◆ GOAL OF THE EXERCISE: Using "right" as the search string, find the matching lines below and copy them.

◆ RECORDS FOR THE TASK:
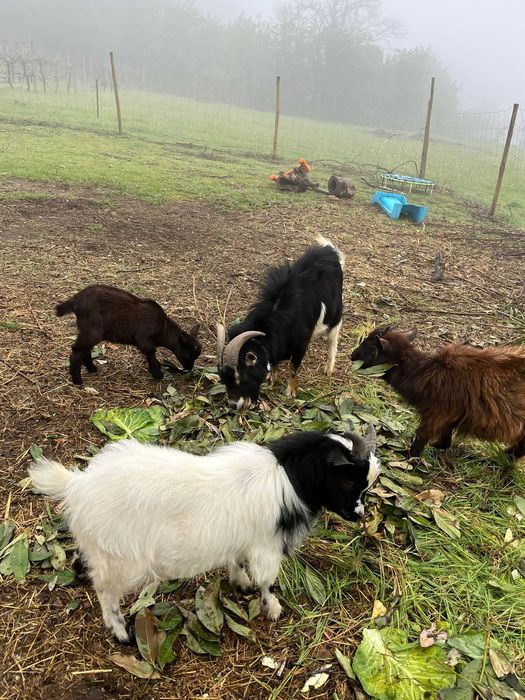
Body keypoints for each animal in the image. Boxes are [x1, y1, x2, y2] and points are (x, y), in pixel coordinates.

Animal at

* * *

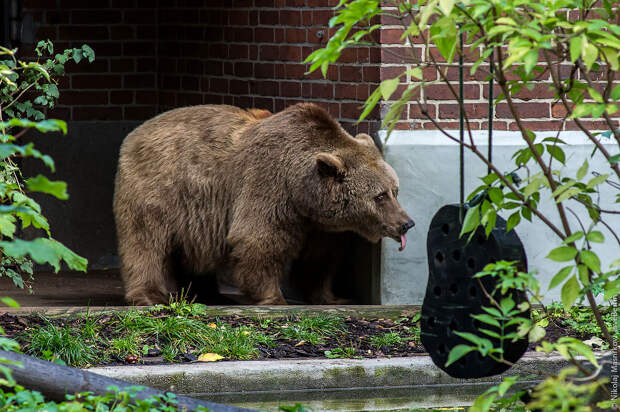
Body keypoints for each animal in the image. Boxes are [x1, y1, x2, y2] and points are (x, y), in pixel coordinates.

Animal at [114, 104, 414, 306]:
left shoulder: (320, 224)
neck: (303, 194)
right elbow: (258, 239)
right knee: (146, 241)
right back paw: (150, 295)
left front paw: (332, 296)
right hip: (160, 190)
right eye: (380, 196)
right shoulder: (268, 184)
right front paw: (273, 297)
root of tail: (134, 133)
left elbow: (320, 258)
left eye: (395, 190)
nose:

◆ ANSWER TO THIS TASK:
right elbow: (258, 239)
right knee: (146, 241)
right back paw: (150, 295)
right hip: (160, 190)
right eye: (380, 196)
right shoulder: (268, 184)
right front paw: (273, 297)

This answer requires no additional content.